Why should people listen to your band? What makes you unique? If your band had a slogan, what would it be?
People should listen to what we play if they enjoy honest music. If you want to hear about fast cars and strippers, this might not be your show. But if you want to hear about a man overdosing on cocaine and getting hit by a train, along with the perils of plenty other vices, we might be able to work something out for you.
We are not Rockstars, though when we play, we play with as much passion as we can possibly muster. When you come to a show, it is folk music written by two people from very different places and played by four people who love what they do! We don’t mess around when we play a show.
Maybe that could be the slogan, “We are not rockstars, but you’ll have fun getting drunk at our show”.
If you had the opportunity to change something about the music industry, what would it be?
Being able to contact people in the industry can be a tricky process. I feel like being able to speak face to face with industry professionals is an opportunity that can be few and far between. And just being given the opportunity to play shows. That first chance can be a nail pulling experience.
One song you never get tired of.
Business Lunch – Shakey Graves
What is the best live show you have ever gone to?
Tough call. I would have to say Sigur Ros at the Enmore Theatre in Sydney around 2006.

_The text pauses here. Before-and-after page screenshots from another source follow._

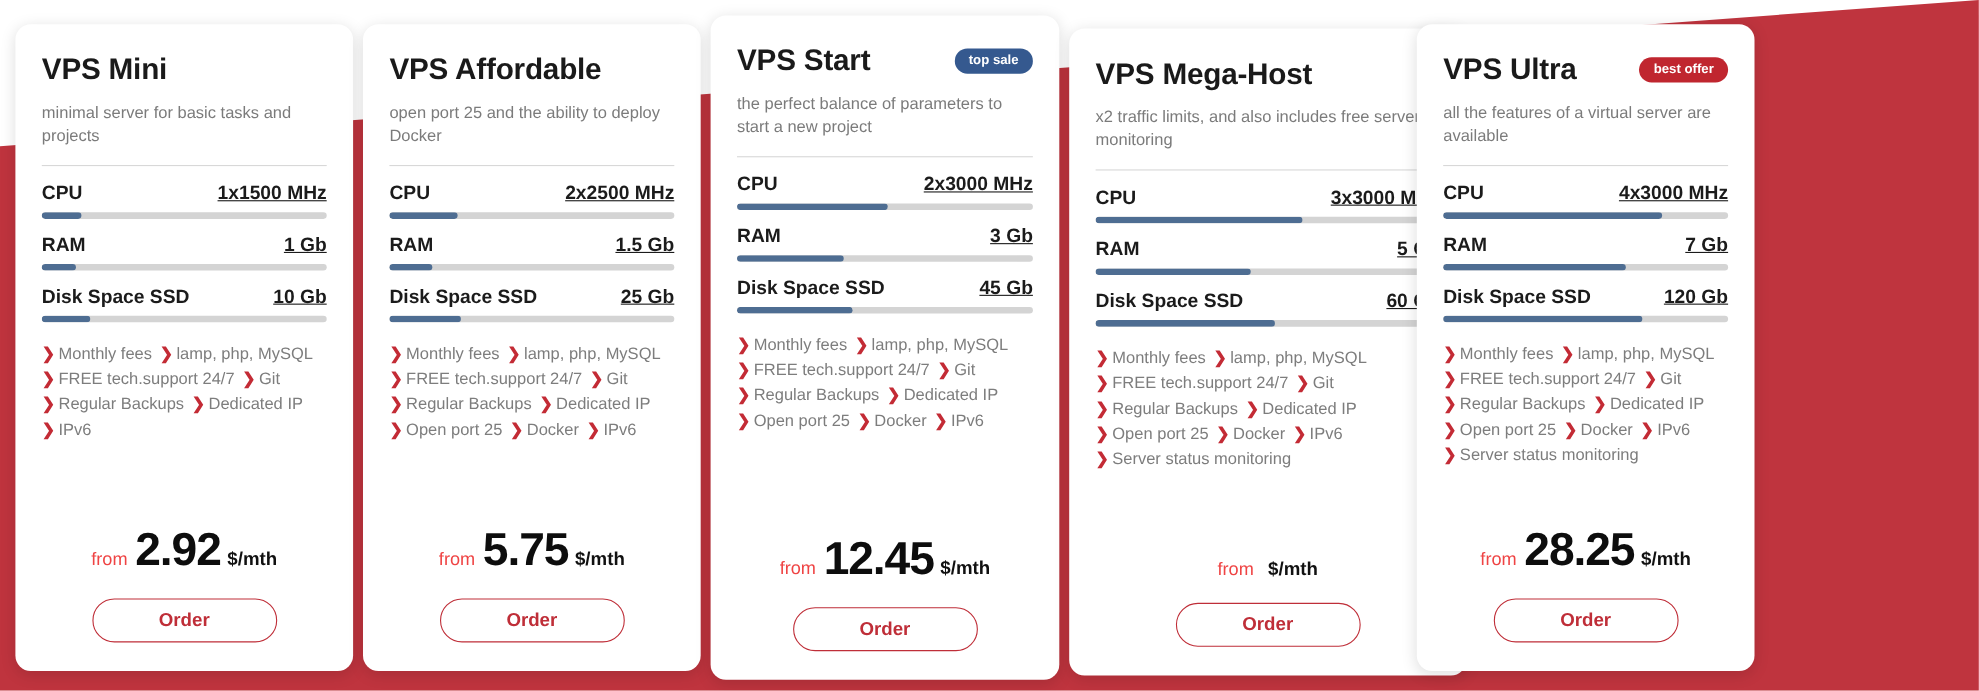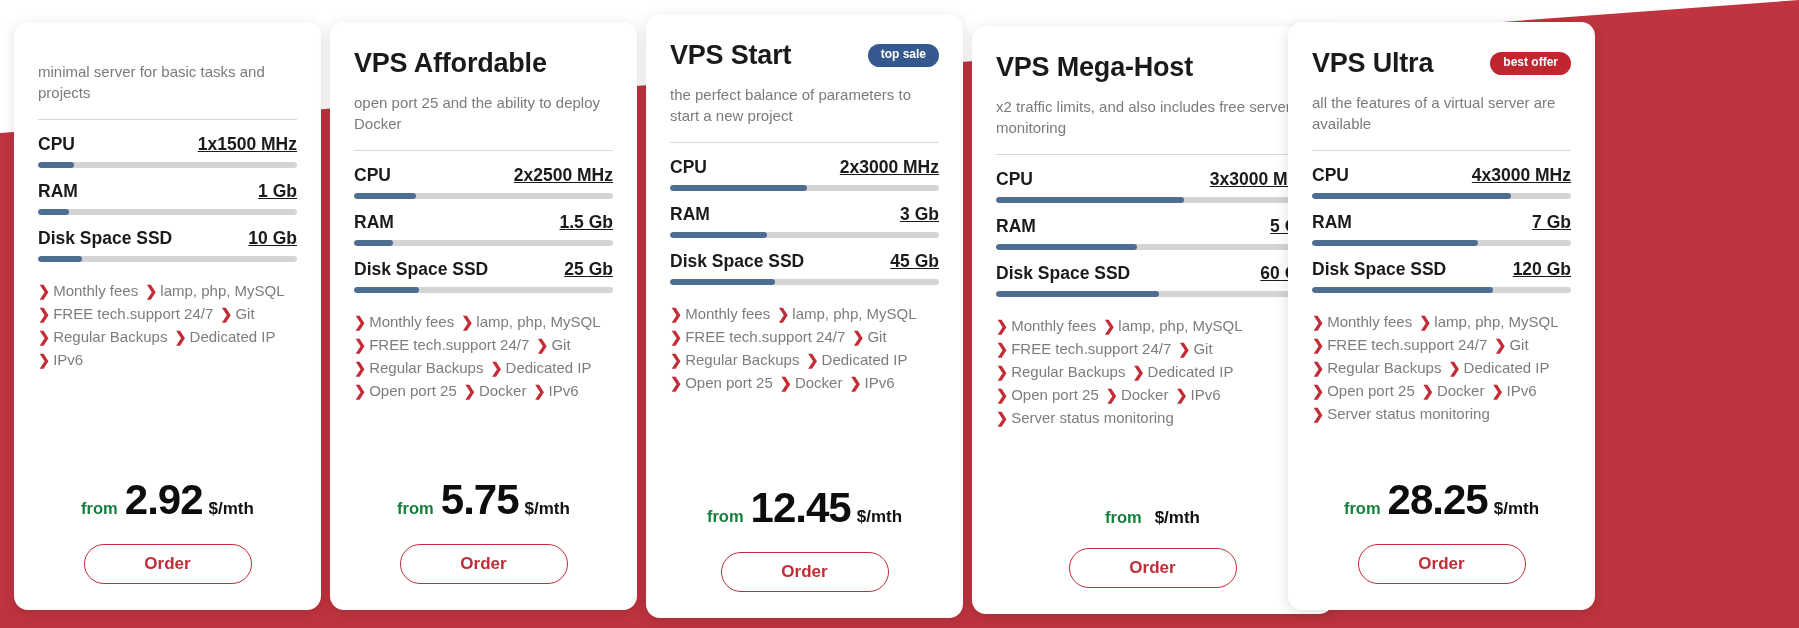--- a/index.html
+++ b/index.html
@@ -138,22 +138,22 @@
   .price-wrap {
     margin-top: auto;
     display: flex;
     align-items: baseline;
     justify-content: center;
     padding-bottom: 6px;
   }
 
   .price-from {
     font-size: 16.5px;
-    font-weight: bold;
-    color: #15803d;
+    font-weight: normal;
+    color: #ef4444;
     margin-right: 7px;
   }
 
   .price-amount {
     font-size: 42px;
     font-weight: bold;
     color: #0d0d0d;
     letter-spacing: -1px;
   }
 
@@ -184,20 +184,23 @@
 </head>
 <body>
 
 <svg id="bg-layer" viewBox="0 0 1799 628" preserveAspectRatio="none">
   <rect x="0" y="0" width="1799" height="628" fill="#ffffff"></rect>
   <polygon points="0,133 1799,0 1799,628 0,628" fill="#bf343e"></polygon>
 </svg>
 
 <div id="cards-row">
     <div class="card" style="left: 14px; top: 22px; width: 307px; height: 588px;">
+      <div class="card-head">
+        <div class="card-title">VPS Mini</div>
+      </div>
       <div class="card-desc">minimal server for basic tasks and projects</div>
       <div class="divider"></div>
       <div class="specs">
         <div class="spec-row">
           <span class="spec-label">CPU</span>
           <span class="spec-value">1x1500 MHz</span>
         </div>
         <div class="bar-track">
           <div class="bar-fill" style="width: 14%;"></div>
         </div>

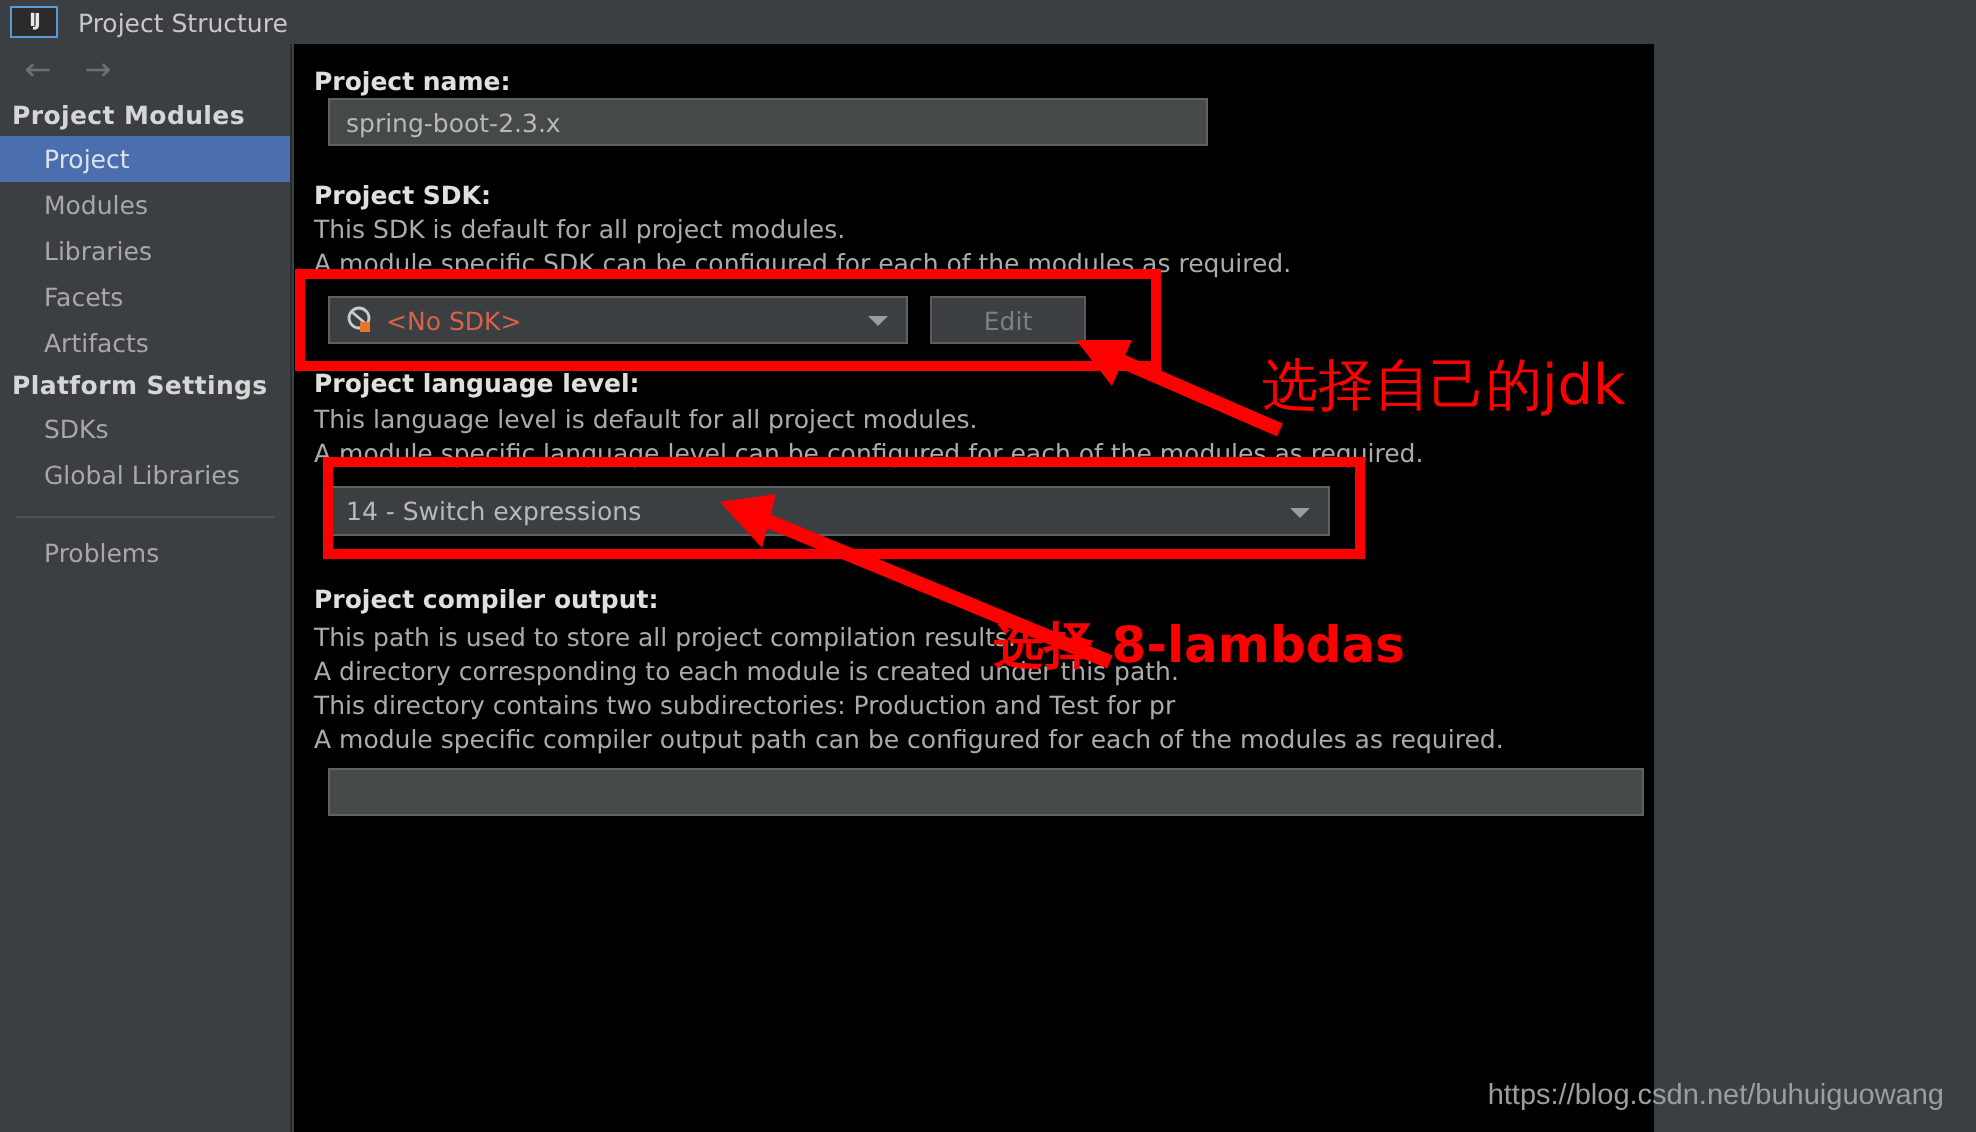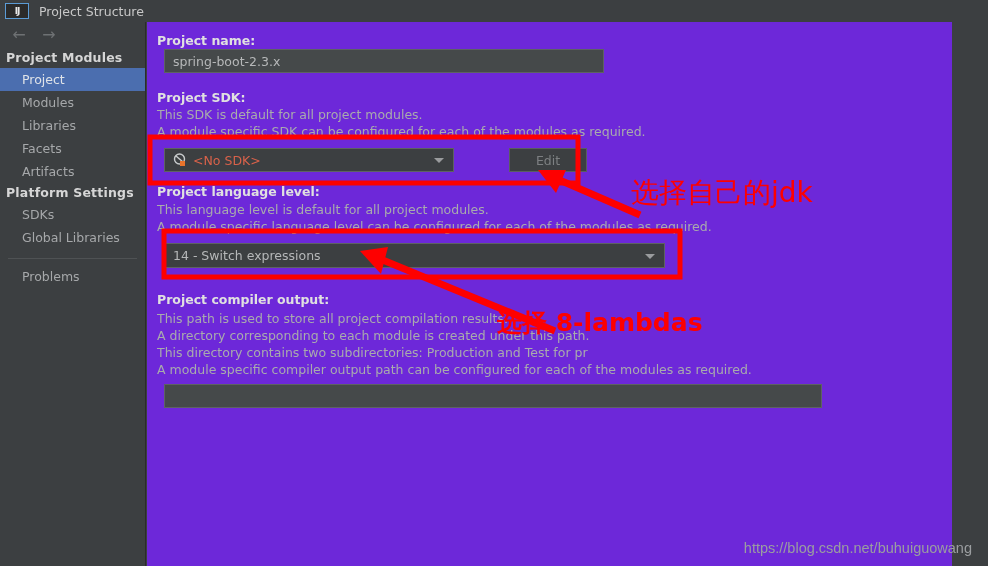--- a/index.html
+++ b/index.html
@@ -90,22 +90,22 @@
   .side-divider {
     height: 1px;
     background: #4f5254;
     margin: 9px 8px 6px 8px;
   }
 
   
   #main {
     position: absolute;
     left: 147px; top: 22px;
-    width: 805px; height: 544px;
-    background: #6d28d9;
+    width: 680px; height: 544px;
+    background: #000000;
   }
   .field-label {
     position: absolute;
     font-size: 12.5px;
     font-weight: bold;
     color: #e0e0e0;
     white-space: nowrap;
   }
   .desc {
     position: absolute;
@@ -149,21 +149,20 @@
   .btn {
     position: absolute;
     background: #3c3f41;
     border: 1px solid #5a5e60;
     box-sizing: border-box;
     font-size: 12.5px;
     color: #7d8082;
     display: flex;
     align-items: center;
     justify-content: center;
-    margin-left: 44px;
   }
   #sdk-icon {
     width: 14px; height: 14px;
     margin-right: 6px;
     position: relative;
     flex: none;
   }
   #sdk-name { color: #d9624a; }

Favorite things to do NOT musically related.
Traveling. I love leaving a place for a while.
If you could be a fictional character, who would you be?
There is a book series called the Earthsea Trilogy by Ursula Le Guins. The main character is a man called Sparrowhawk. I’ll leave that for you to discover.
What kind of jobs did you have before (or currently) you were in the music industry?
Honestly too many to mention, I was a subcontractor for a few years and had a few jobs a week on average, everything from construction to a chicken factory. I was a drum teacher for a while, worked as a bartender for a little while. When I was first in Vancouver, I was working in a butchers shop.
Keenan worked at three different music stores before we met, he had quit working at the last store in North Vancouver around to months before we met.
If you ran Badass Bands Blog, what is one band you would feature? (Exempting yourselves of course.)
I would check out Dogwood and Dahlia. Good Vancouver friends of ours, and we used to play basement shows with them to pay rent.